The treatment being handed out to Julian Assange would be called a farce if there were anything the least bit funny about it.
The WikiLeaks founder has returned to a UK court for the beginning of extradition proceedings against him by the US government. This was initially on 17 charges under the US’ Espionage Act and one computer charge, carrying a total of 175 years prison. Other accusations have since been added to round out the indictment, some very recently.
From the start, the Assange case has utterly exposed the ludicrous claims to justice of the extradition system. This session was no exception.
With the COVID-19 pandemic ending public court hearings, numerous NGOs and other non-journalist observers were last week offered the chance to dial in to the hearings. This was withdrawn without notice, leaving a vastly reduced scrutiny of the case.
The hearing was plagued by connection problems between multiple locations, as all such hearings have been plagued, in a state that spends several billion pounds on satellite and computer surveillance of millions of people.
The charges against Assange are based on multiple instances of alleged assistance to Chelsea Manning in 2010 in bypassing password encryption of the several hundred thousand files that would go on to form Cablegate and other archives.
The US department of justice added extra material to the 18-count indictment in June. These weren’t extra charges; simply accusations designed to add to the existing charges, largely accusations that Assange had been encouraging people to break into government sources at hacking conferences from 2009 onwards.
The hearing yesterday in London was to determine if Assange would oppose the extradition (he did!), and to set proceedings. Assange’s team sought to delay matters in order to have time to deal with the material added to the indictment.
This was refused, even though client-lawyer access is proving near impossible. The hearing is now expected to last several weeks, a decision will take months more, and there will then be an appeal by the losing side.
Well, ordinarily the decision would take months. But don’t be surprised if the initial decision is fast-tracked. The UK establishment wants to hustle him in shackles onto a plane to DC as fast as possible, and the pressure from without and within the judiciary will be enormous.
A panel of more than 150 international lawyers and judges have argued that the extradition request is illegal, should be thrown out, and is based on essentially political charges in breach of UK and international treaties.

_____

§ What you have to do:
Continue the article about the Assange extradition hearing from the point where it stops.

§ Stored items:
_____

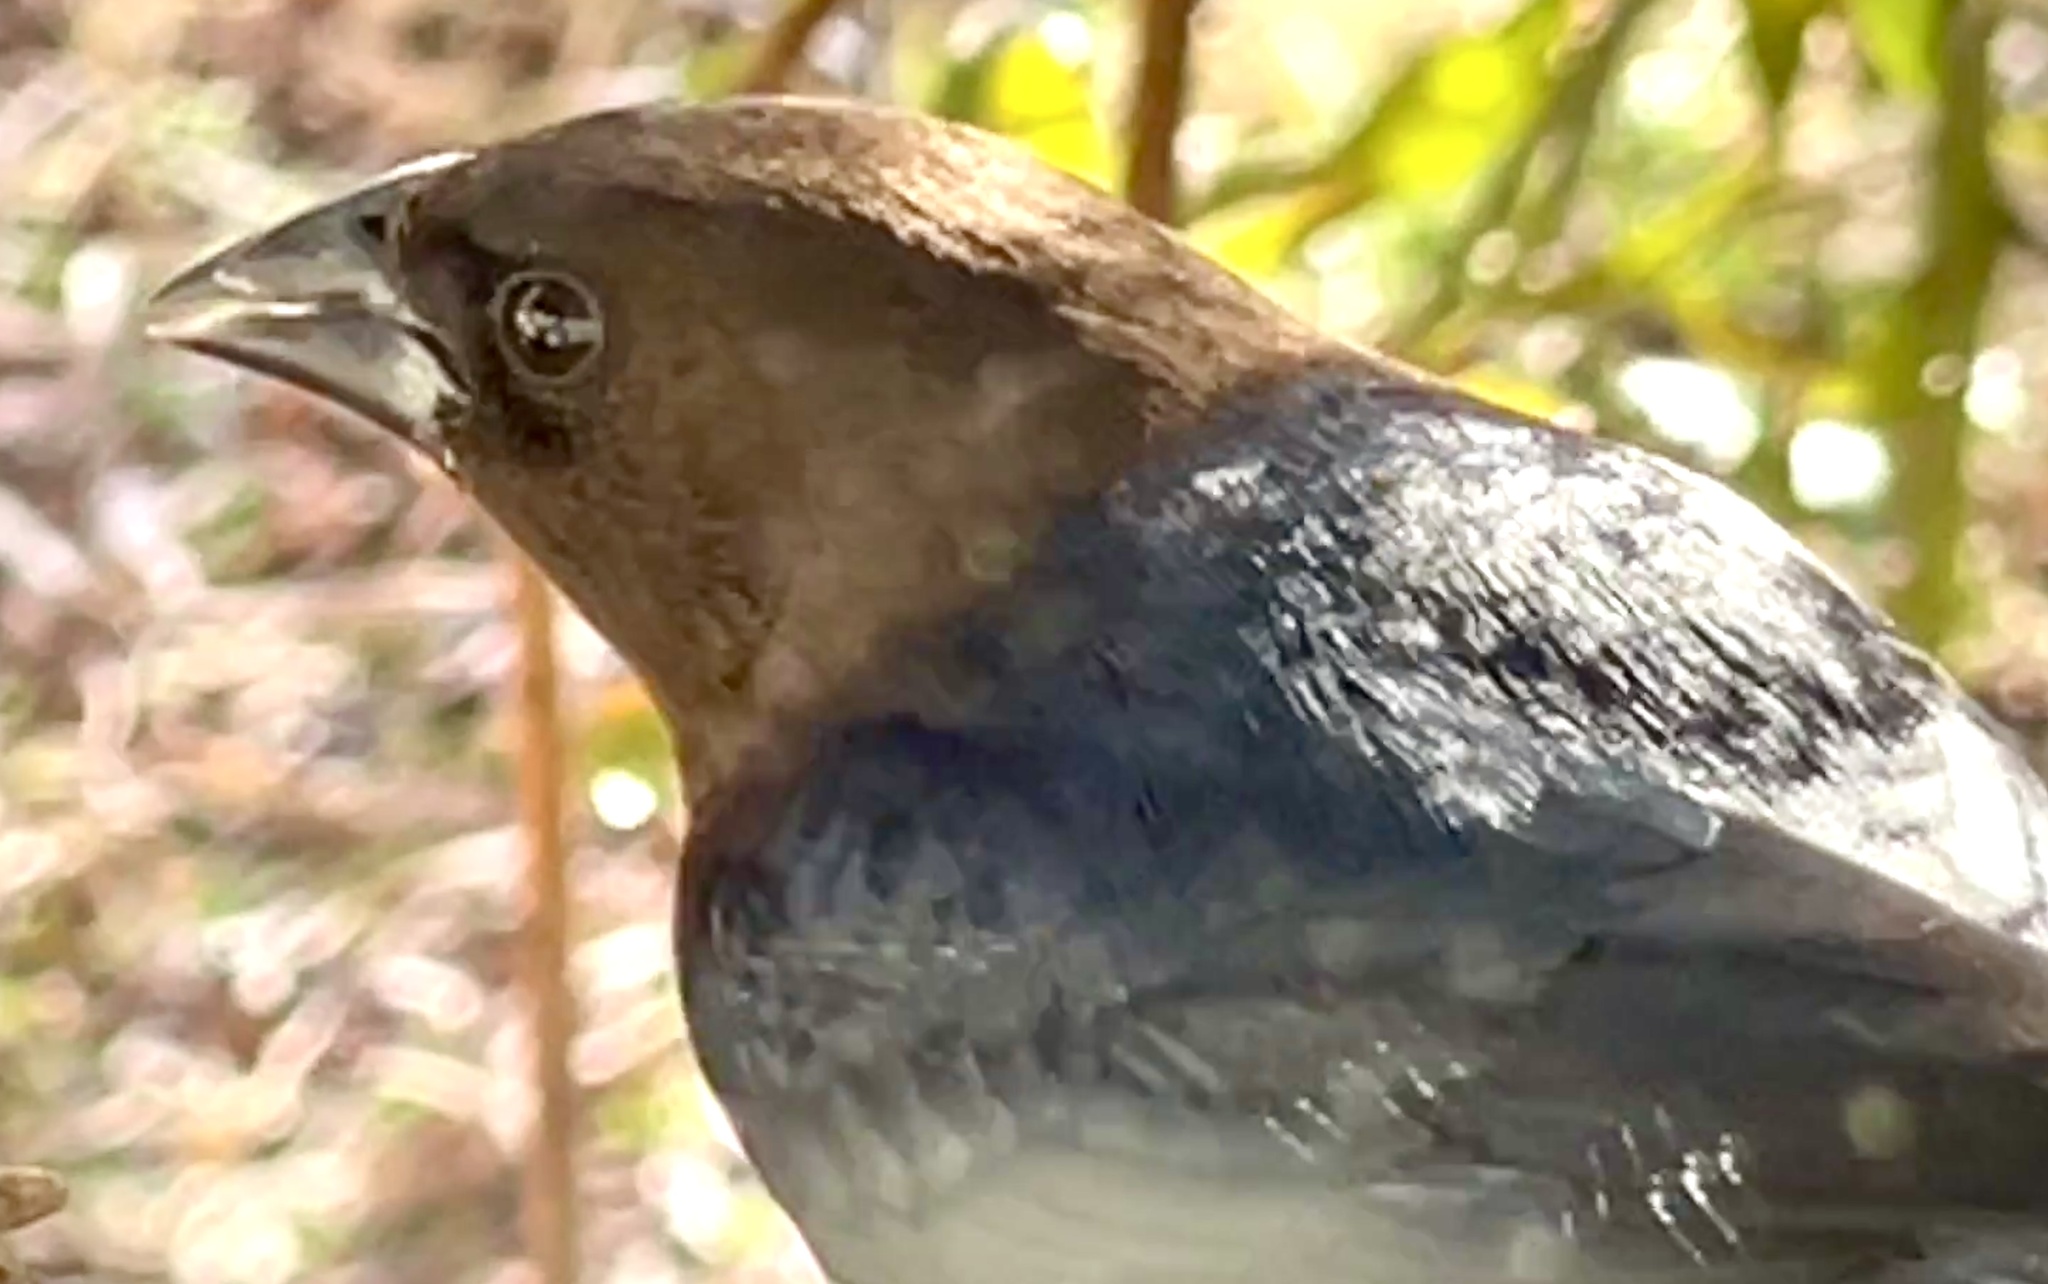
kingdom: Animalia
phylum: Chordata
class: Aves
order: Passeriformes
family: Icteridae
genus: Molothrus
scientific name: Molothrus ater
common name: Brown-headed cowbird
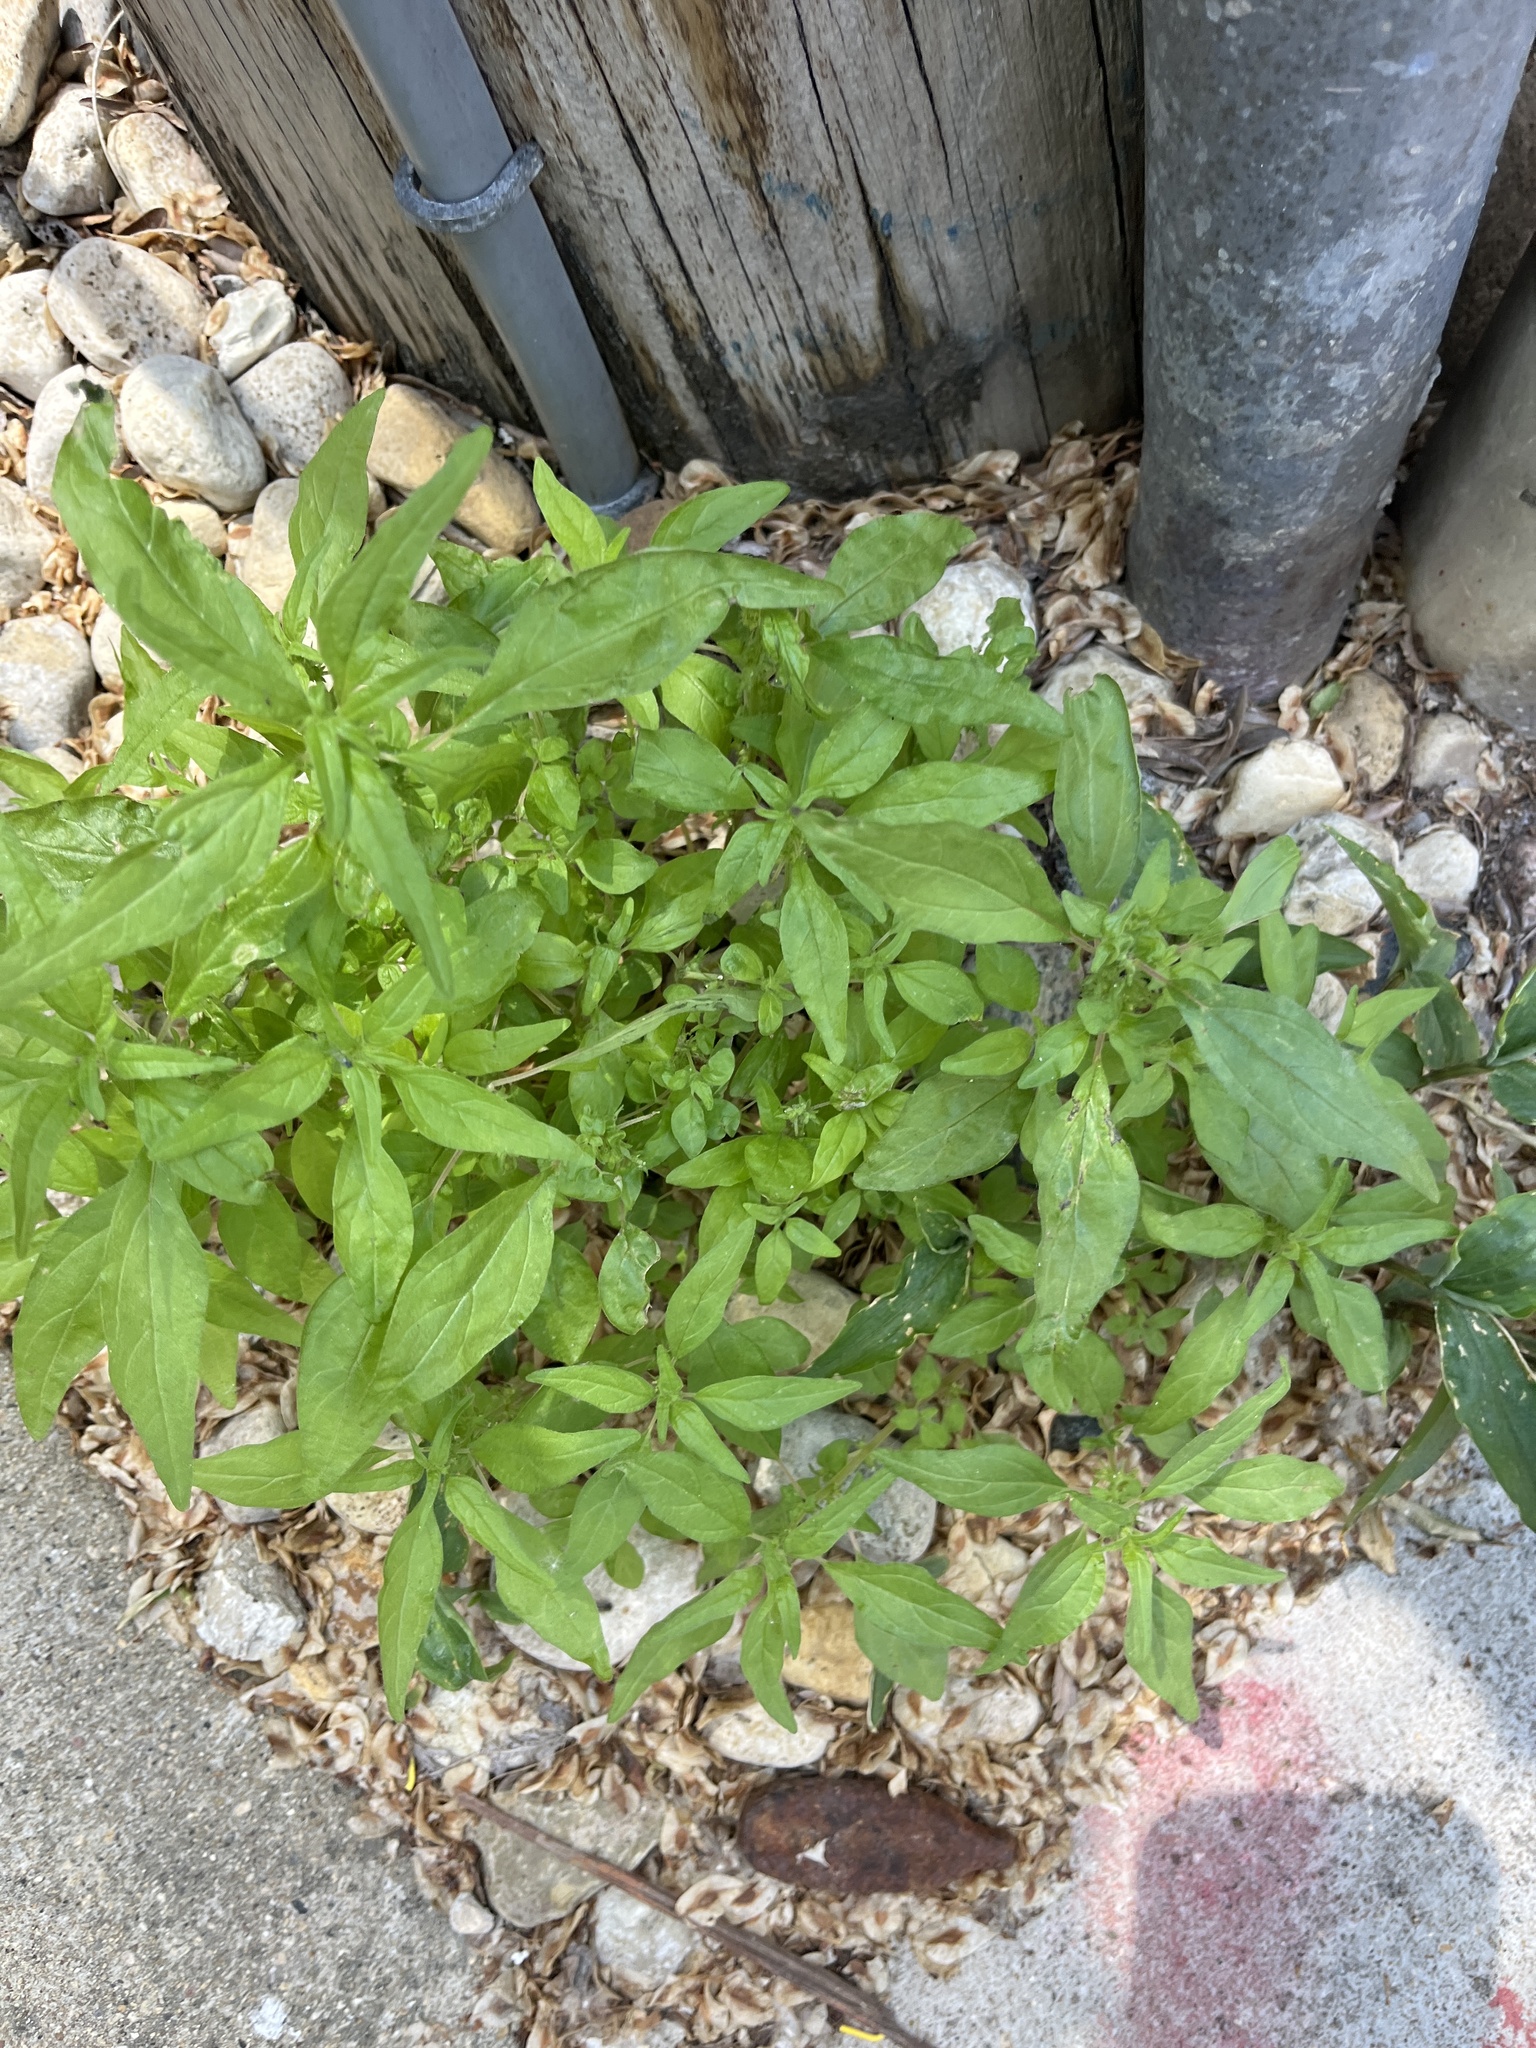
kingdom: Plantae
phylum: Tracheophyta
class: Magnoliopsida
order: Rosales
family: Urticaceae
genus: Parietaria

_____

§ Task answer:
The degree of support Assange got from Corbyn Labour is now gone; current Labour leader Sir Keir Starmer was head of the Crown Prosecution Service when Assange was threatened with extradition to Sweden, and there is no love lost.
Both major parties here are silent about the treatment of an Australian journalist, with the campaign left to current and ex-politicians acting independently, from Kevin Rudd to George Christensen and Andrew Wilkie.
Nor can he expect much support from the fourth estate. The UK is battening down into a post-liberal order, as is the West. The Murdoch papers and others on the right have featured the occasional article worrying as to whether the Assange case criminalises journalism. But by and large they have battened down to national security.
That’s to be expected. As COVID-19 drives the world towards a crisis of globalisation, and of the powers that enforce it, the struggle to contain dissent is getting very brutal indeed.
Since that is in part due to the epochal effect that the Cablegate releases had in 2010, permanently undermining the occult legitimacy of the nation-state and its right to presume secrecy rather than openness in any given process.
The fact that Assange is being pursued to the end of time — the 175 year sentence is like a death sentence, designed to cast pure terror by its scale and the threat of isolation it portends — is a measure of this threat, and it makes it all the more incumbent on those who partnered with WikiLeaks in Cablegate, and benefited from it, to mount a full defence.
The absence of such by The Guardian and The New York Times, a few editorials aside, is telling.
The Guardian especially has hung Assange out to dry multiple times, with distorted and false reporting, mostly by journalists who’d worked on the Cablegate project. How can it leave a co-publisher it shafted to this judicial rendition and not make a front page campaign about it?
It’s shameful, and for journalism shows a dangerous lack of self-awareness.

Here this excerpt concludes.